**Extract provided**
The resulting DSB substrate exhibits bulk-like properties, making it compatible with existing EDA and circuit design tools. “DSB is compatible with bulk Si because the SPICE models and libraries are developed for bulk and the wafer itself looks bulk-like,” explained Francois Henley, president & CEO of SiGen. “This is one of the big attractions for the foundries and the large microprocessor makers, [because] there is a significant advantage in not requiring an SOI substrate.”
Another advantage of DSB substrates is that they are compatible with the local process strain approaches used by many IC manufacturers. The bulk-like material also makes metrology easier, since SOI wafers have peculiar issues with respect to metrology. “But DSB looks, works, and feels like a bulk wafer,” said Henley. “For those in the manufacturing trenches, they would use essentially the same recipes in their tools and the same metrology and in-process measurements as they would in bulk.”
The main steps in SiGen’s DSB process are: 1) oxidizing and forming the cleave plane in the donor wafer, 2) bonding the donor and handle wafers, 3) room-temperature controlled cleaving (rT-CCP), 4) epi smoothing/thickening, a noncontact technology, and 5) a high-temperature proprietary anneal.

**Request 1**
According to the DSB substrate excerpt, why are DSB substrates compatible with existing SPICE models and libraries?
The rows are separate material with no connection to the text above.

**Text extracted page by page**
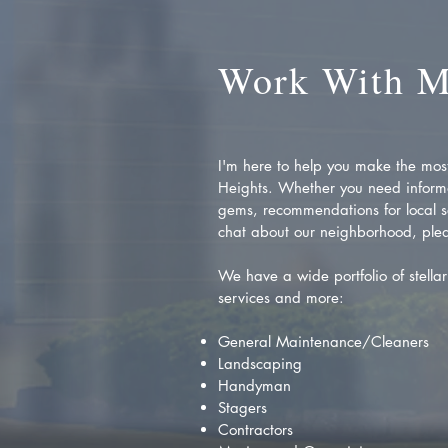
Work With 
I'm here to help you make the most 
Heights. Whether you need inform
gems, recommendations for local se
chat about our neighborhood, plea
We have a wide portfolio of stellar 
services and more:
General Maintenance/Cleaners
Landscaping
Handyman
Stagers
Contractors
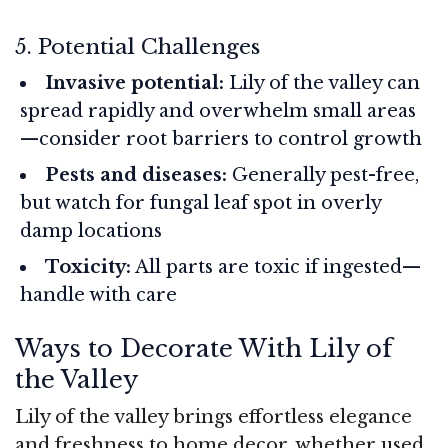
5. Potential Challenges
Invasive potential:
Lily of the valley can
spread rapidly and overwhelm small areas
—consider root barriers to control growth
Pests and diseases:
Generally pest-free,
but watch for fungal leaf spot in overly
damp locations
Toxicity:
All parts are toxic if ingested—
handle with care
Ways to Decorate With Lily of
the Valley
Lily of the valley brings effortless elegance
and freshness to home decor, whether used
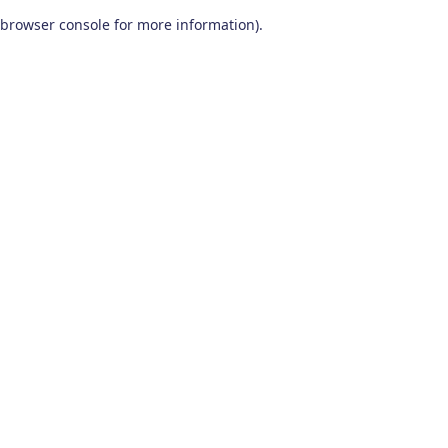
browser console for more information)
.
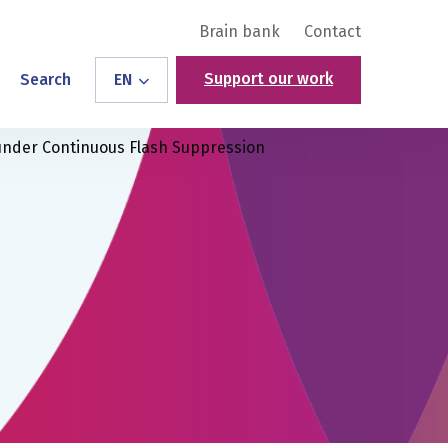
Brain bank
Contact
Support our work
Search
EN
 under Continuous Flash Suppression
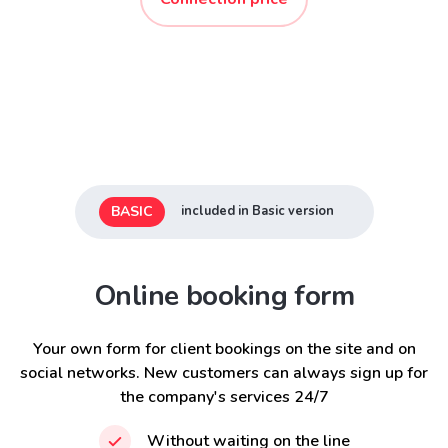
BASIC
included in Basic version
Online booking form
Your own form for client bookings on the site and on
social networks. New customers can always sign up for
the company's services 24/7
Without waiting on the line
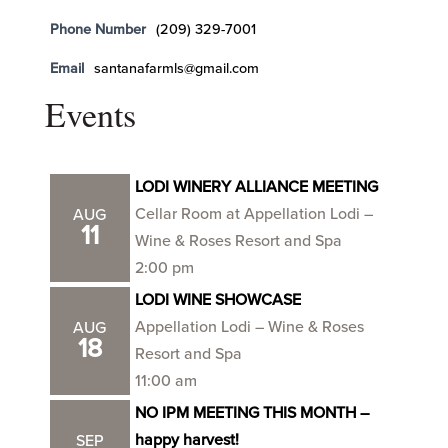
Phone Number
(209) 329-7001
Email
santanafarmls@gmail.com
Events
LODI WINERY ALLIANCE MEETING
Cellar Room at Appellation Lodi –
AUG
11
Wine & Roses Resort and Spa
2:00 pm
LODI WINE SHOWCASE
Appellation Lodi – Wine & Roses
AUG
18
Resort and Spa
11:00 am
NO IPM MEETING THIS MONTH –
happy harvest!
SEP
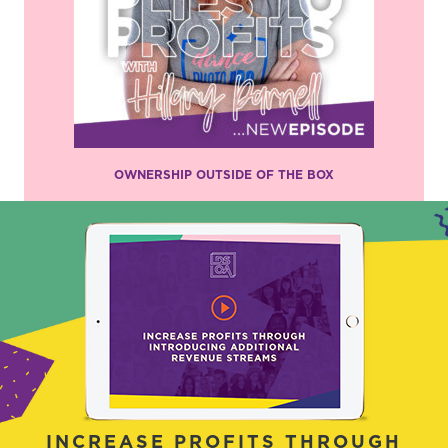
OWNERSHIP OUTSIDE OF THE BOX
INCREASE PROFITS THROUGH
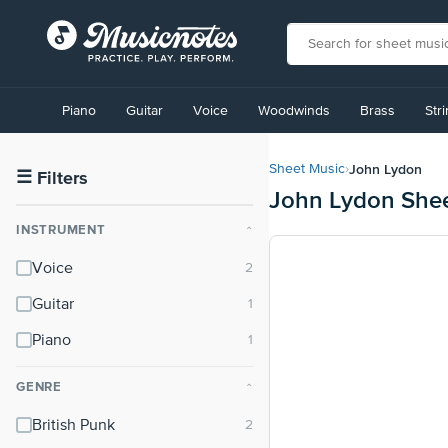
View
our
Piano
Guitar
Voice
Woodwinds
Brass
Str
Accessibility
Statement
or
John Lydon
Sheet Music
›
contact
☰
Filters
John Lydon She
us
with
INSTRUMENT
⌃
accessibility-
related
Voice
questions
Guitar
Piano
GENRE
⌃
British Punk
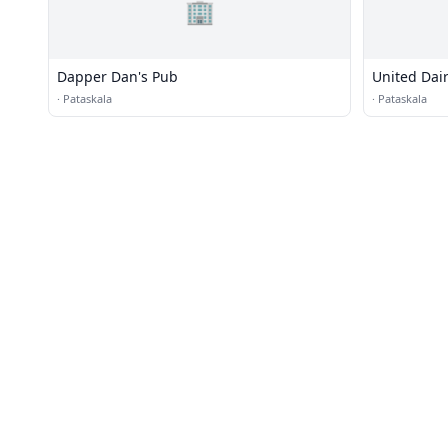
🏢
Dapper Dan's Pub
United Dai
·
Pataskala
·
Pataskala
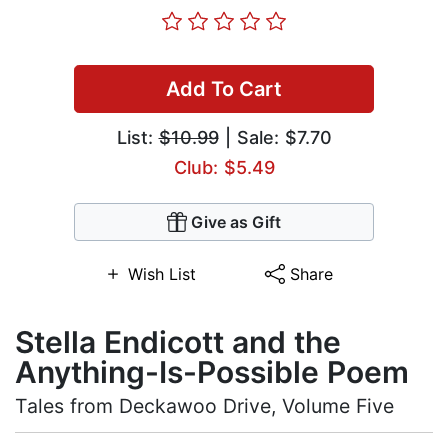
Add To Cart
List:
$10.99
| Sale: $7.70
Club: $5.49
Give as Gift
Wish List
Share
Stella Endicott and the
Anything-Is-Possible Poem
Tales from Deckawoo Drive, Volume Five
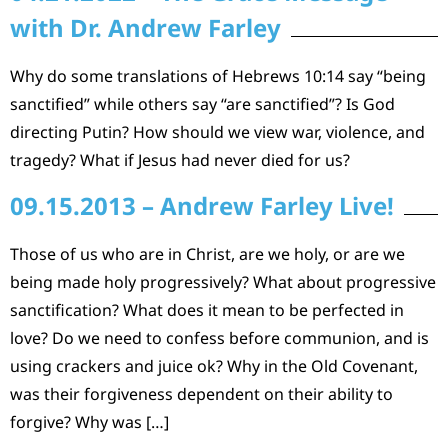
with Dr. Andrew Farley
Why do some translations of Hebrews 10:14 say “being
sanctified” while others say “are sanctified”? Is God
directing Putin? How should we view war, violence, and
tragedy? What if Jesus had never died for us?
09.15.2013 – Andrew Farley Live!
Those of us who are in Christ, are we holy, or are we
being made holy progressively? What about progressive
sanctification? What does it mean to be perfected in
love? Do we need to confess before communion, and is
using crackers and juice ok? Why in the Old Covenant,
was their forgiveness dependent on their ability to
forgive? Why was […]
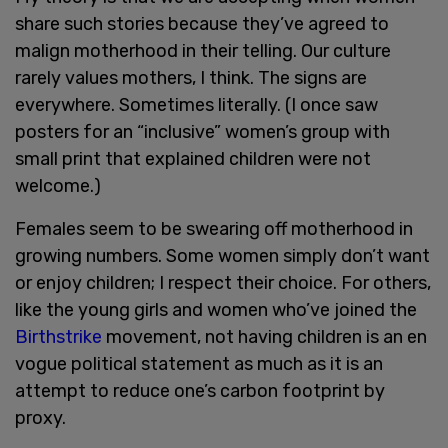
share such stories because they’ve agreed to
malign motherhood in their telling. Our culture
rarely values mothers, I think. The signs are
everywhere. Sometimes literally. (I once saw
posters for an “inclusive” women’s group with
small print that explained children were not
welcome.)
Females seem to be swearing off motherhood in
growing numbers. Some women simply don’t want
or enjoy children; I respect their choice. For others,
like the young girls and women who’ve joined the
Birthstrike
movement, not having children is an en
vogue political statement as much as it is an
attempt to reduce one’s carbon footprint by
proxy.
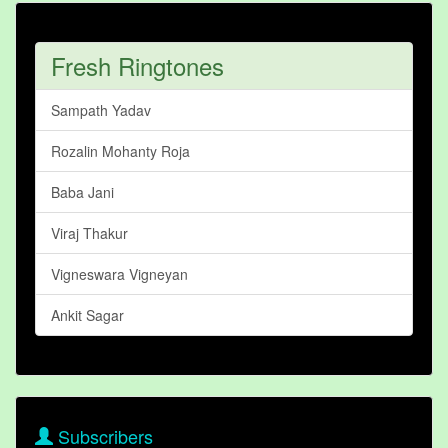
Fresh Ringtones
Sampath Yadav
Rozalin Mohanty Roja
Baba Jani
Viraj Thakur
Vigneswara Vigneyan
Ankit Sagar
Subscribers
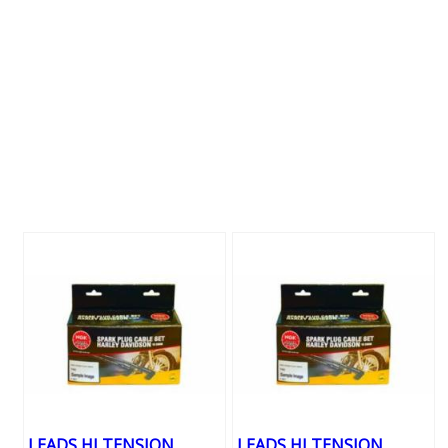
LEADS HI TENSION
LEADS HI TENSION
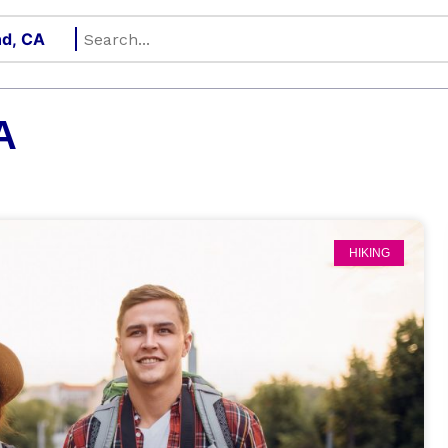
A
HIKING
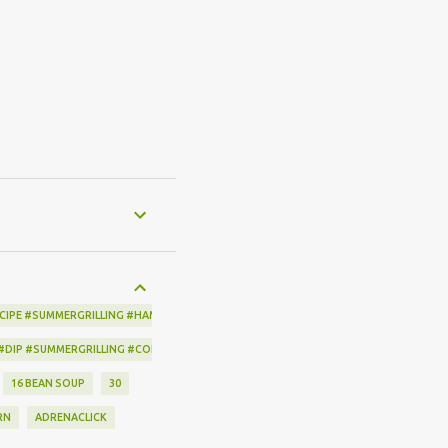
CIPE #SUMMERGRILLING #HAMILTONBEACH #THESPICEHOUSE #GRILLING #IDEAS
 #DIP #SUMMERGRILLING #CORNBREADCRISPS #JOYJOLT
16 BEAN SOUP
30
RN
ADRENACLICK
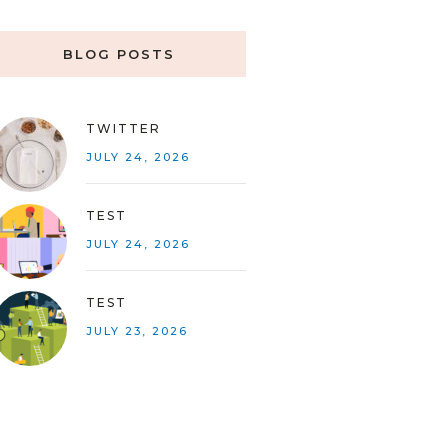
BLOG POSTS
TWITTER
JULY 24, 2026
TEST
JULY 24, 2026
TEST
JULY 23, 2026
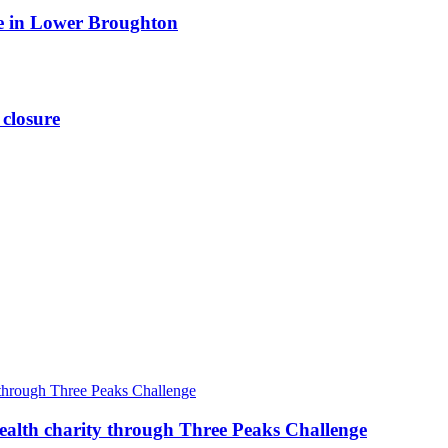
ite in Lower Broughton
 closure
ealth charity through Three Peaks Challenge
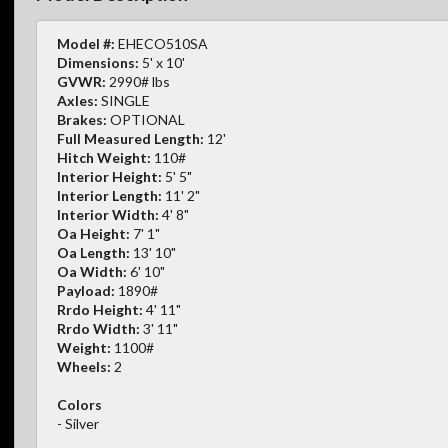
Model #:
EHECO510SA
Dimensions:
5' x 10'
GVWR:
2990# lbs
Axles:
SINGLE
Brakes:
OPTIONAL
Full Measured Length:
12'
Hitch Weight:
110#
Interior Height:
5' 5"
Interior Length:
11' 2"
Interior Width:
4' 8"
Oa Height:
7' 1"
Oa Length:
13' 10"
Oa Width:
6' 10"
Payload:
1890#
Rrdo Height:
4' 11"
Rrdo Width:
3' 11"
Weight:
1100#
Wheels:
2
Colors
- Silver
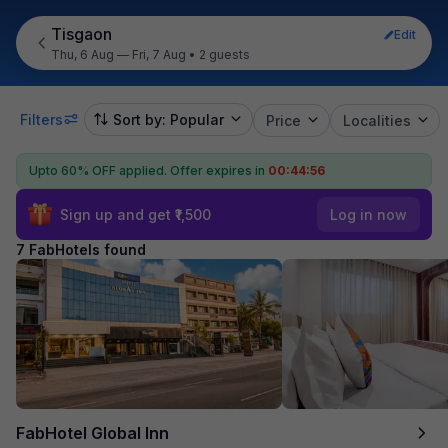
Tisgaon
Edit
Thu, 6 Aug — Fri, 7 Aug
•
2 guests
Filters
Sort by: Popular
Price
Localities
Upto 60% OFF applied.
Offer expires in
00:44:55
Sign up and get ₹1,500
Log in now
7 FabHotels found
FabHotel Global Inn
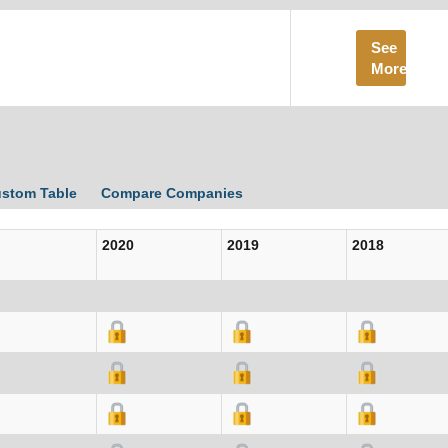
See
More
ustom Table
Compare Companies
2020
2019
2018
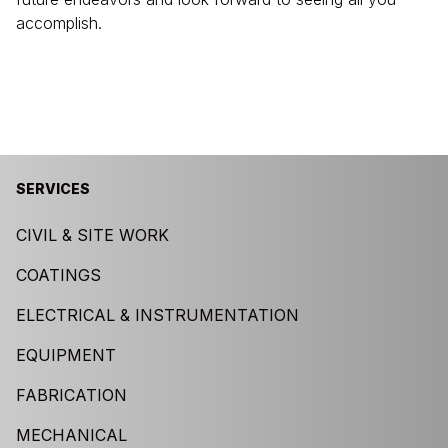
accomplish.
SERVICES
CIVIL & SITE WORK
COATINGS
ELECTRICAL & INSTRUMENTATION
EQUIPMENT
FABRICATION
MECHANICAL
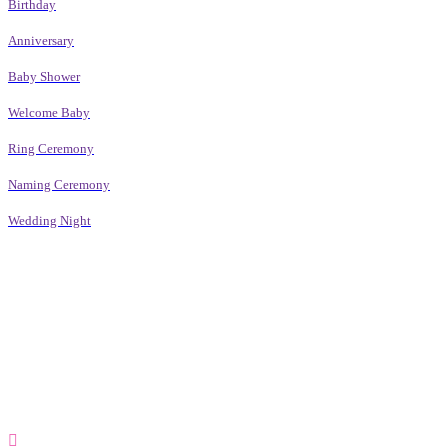
Birthday
Anniversary
Baby Shower
Welcome Baby
Ring Ceremony
Naming Ceremony
Wedding Night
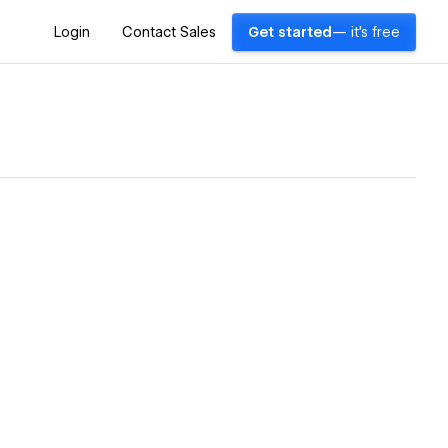
Login
Contact Sales
Get started
— it's free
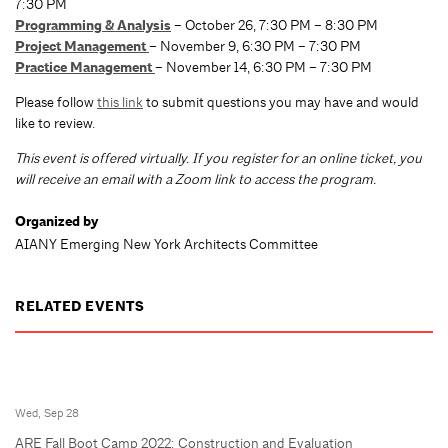
7:30 PM
Programming & Analysis
– October 26, 7:30 PM – 8:30 PM
Project Management
– November 9, 6:30 PM – 7:30 PM
Practice Management
– November 14, 6:30 PM – 7:30 PM
Please follow
this link
to submit questions you may have and would
like to review.
T
his event is offered virtually. If you register for an online ticket, you
will receive an email with a Zoom link to access the program.
Organized by
AIANY Emerging New York Architects Committee
RELATED EVENTS
Wed, Sep 28
ARE Fall Boot Camp 2022: Construction and Evaluation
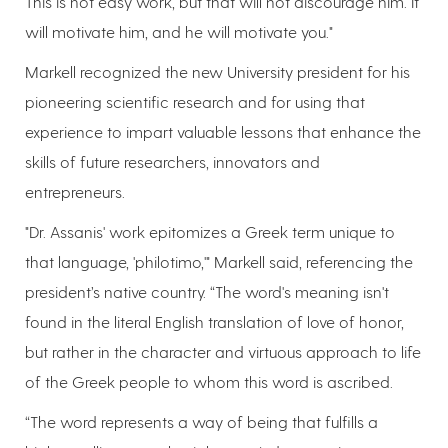
This is not easy work, but that will not discourage him. It
will motivate him, and he will motivate you."
Markell recognized the new University president for his
pioneering scientific research and for using that
experience to impart valuable lessons that enhance the
skills of future researchers, innovators and
entrepreneurs.
"Dr. Assanis' work epitomizes a Greek term unique to
that language, 'philotimo,'" Markell said, referencing the
president’s native country. “The word's meaning isn't
found in the literal English translation of love of honor,
but rather in the character and virtuous approach to life
of the Greek people to whom this word is ascribed.
“The word represents a way of being that fulfills a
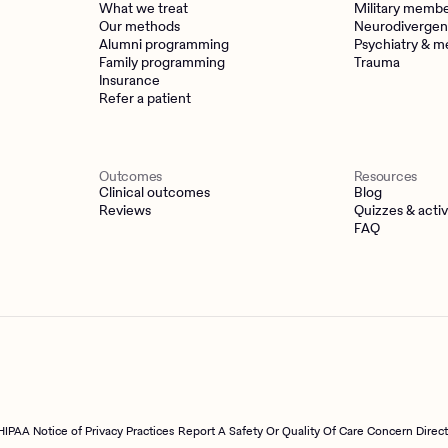
What we treat
Military memb
Our methods
Neurodivergen
Alumni programming
Psychiatry & m
Family programming
Trauma
Insurance
Refer a patient
Outcomes
Resources
Clinical outcomes
Blog
Reviews
Quizzes & activ
FAQ
HIPAA Notice of Privacy Practices
Report A Safety Or Quality Of Care Concern Direc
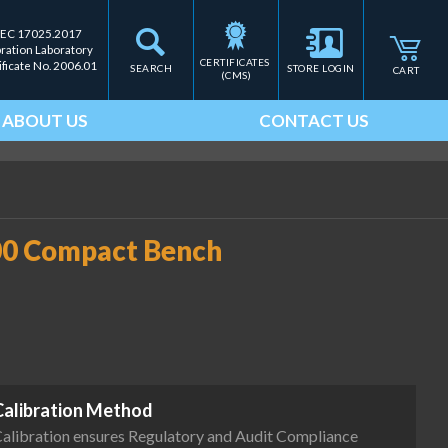
IEC 17025.2017
bration Laboratory
CERTIFICATES 
ificate No. 2006.01
SEARCH
STORE LOGIN
CART
(CMS)
ABOUT US
CONTACT US
00 Compact Bench
Calibration Method
alibration ensures Regulatory and Audit Compliance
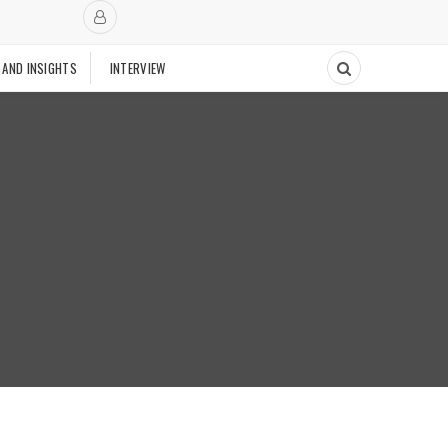
 AND INSIGHTS
INTERVIEW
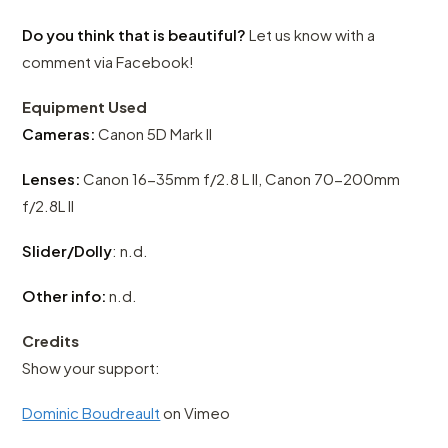
Do you think that is beautiful?
Let us know with a
comment via Facebook!
Equipment Used
Cameras:
Canon 5D Mark II
Lenses:
Canon 16-35mm f/2.8 L II, Canon 70-200mm
f/2.8L II
Slider/Dolly
: n.d.
Other info:
n.d.
Credits
Show your support:
Dominic Boudreault
on Vimeo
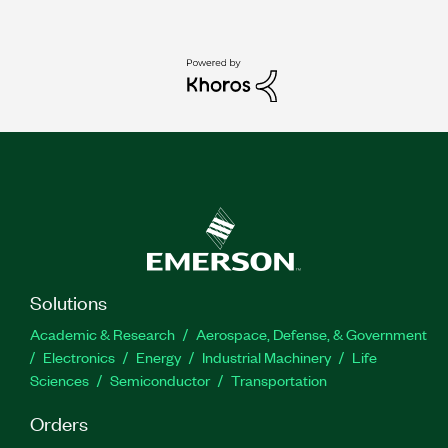
Solutions
Academic & Research
Aerospace, Defense, & Government
Electronics
Energy
Industrial Machinery
Life
Sciences
Semiconductor
Transportation
Orders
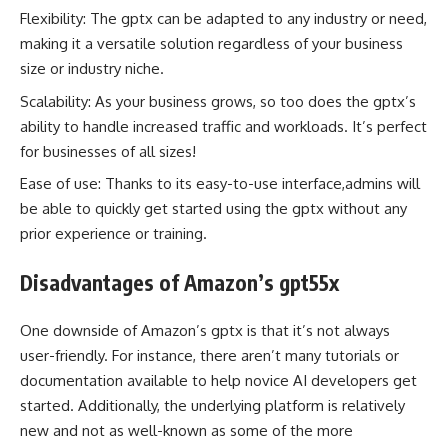
Flexibility: The gptx can be adapted to any industry or need,
making it a versatile solution regardless of your business
size or industry niche.
Scalability: As your business grows, so too does the gptx’s
ability to handle increased traffic and workloads. It’s perfect
for businesses of all sizes!
Ease of use: Thanks to its easy-to-use interface,admins will
be able to quickly get started using the gptx without any
prior experience or training.
Disadvantages of Amazon’s gpt55x
One downside of Amazon’s gptx is that it’s not always
user-friendly. For instance, there aren’t many tutorials or
documentation available to help novice AI developers get
started. Additionally, the underlying platform is relatively
new and not as well-known as some of the more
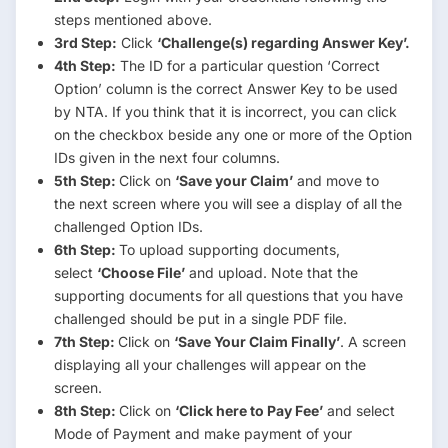
steps mentioned above.
3rd Step:
Click
‘Challenge(s) regarding Answer Key’.
4th Step:
The ID for a particular question ‘Correct
Option’ column is the correct Answer Key to be used
by NTA. If you think that it is incorrect, you can click
on the checkbox beside any one or more of the Option
IDs given in the next four columns.
5th Step:
Click on
‘Save your Claim’
and move to
the next screen where you will see a display of all the
challenged Option IDs.
6th Step:
To upload supporting documents,
select
‘Choose File’
and upload. Note that the
supporting documents for all questions that you have
challenged should be put in a single PDF file.
7th Step:
Click on
‘Save Your Claim Finally’
. A screen
displaying all your challenges will appear on the
screen.
8th Step:
Click on
‘Click here to Pay Fee’
and select
Mode of Payment and make payment of your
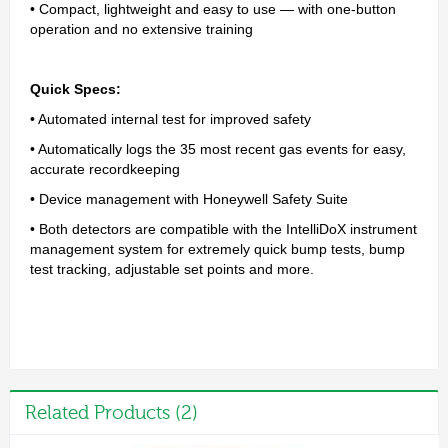
• Compact, lightweight and easy to use — with one-button
operation and no extensive training
Quick Specs:
• Automated internal test for improved safety
• Automatically logs the 35 most recent gas events for easy,
accurate recordkeeping
• Device management with Honeywell Safety Suite
• Both detectors are compatible with the IntelliDoX instrument
management system for extremely quick bump tests, bump
test tracking, adjustable set points and more.
Related Products (2)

**Request 2**
In the rows, reproduce the lines starting at the line that contains "share such stories because they’ve agreed to" and ending after the line that contains "growing numbers. Some women simply don’t want".

**Task response 1**
Those SPICE models and libraries were developed for bulk silicon, and the DSB wafer itself looks bulk-like. Its bulk-like properties therefore let it work with existing EDA and circuit design tools.

**Task response 2**
share such stories because they’ve agreed to
malign motherhood in their telling. Our culture
rarely values mothers, I think. The signs are
everywhere. Sometimes literally. (I once saw
posters for an “inclusive” women’s group with
small print that explained children were not
welcome.)
Females seem to be swearing off motherhood in
growing numbers. Some women simply don’t want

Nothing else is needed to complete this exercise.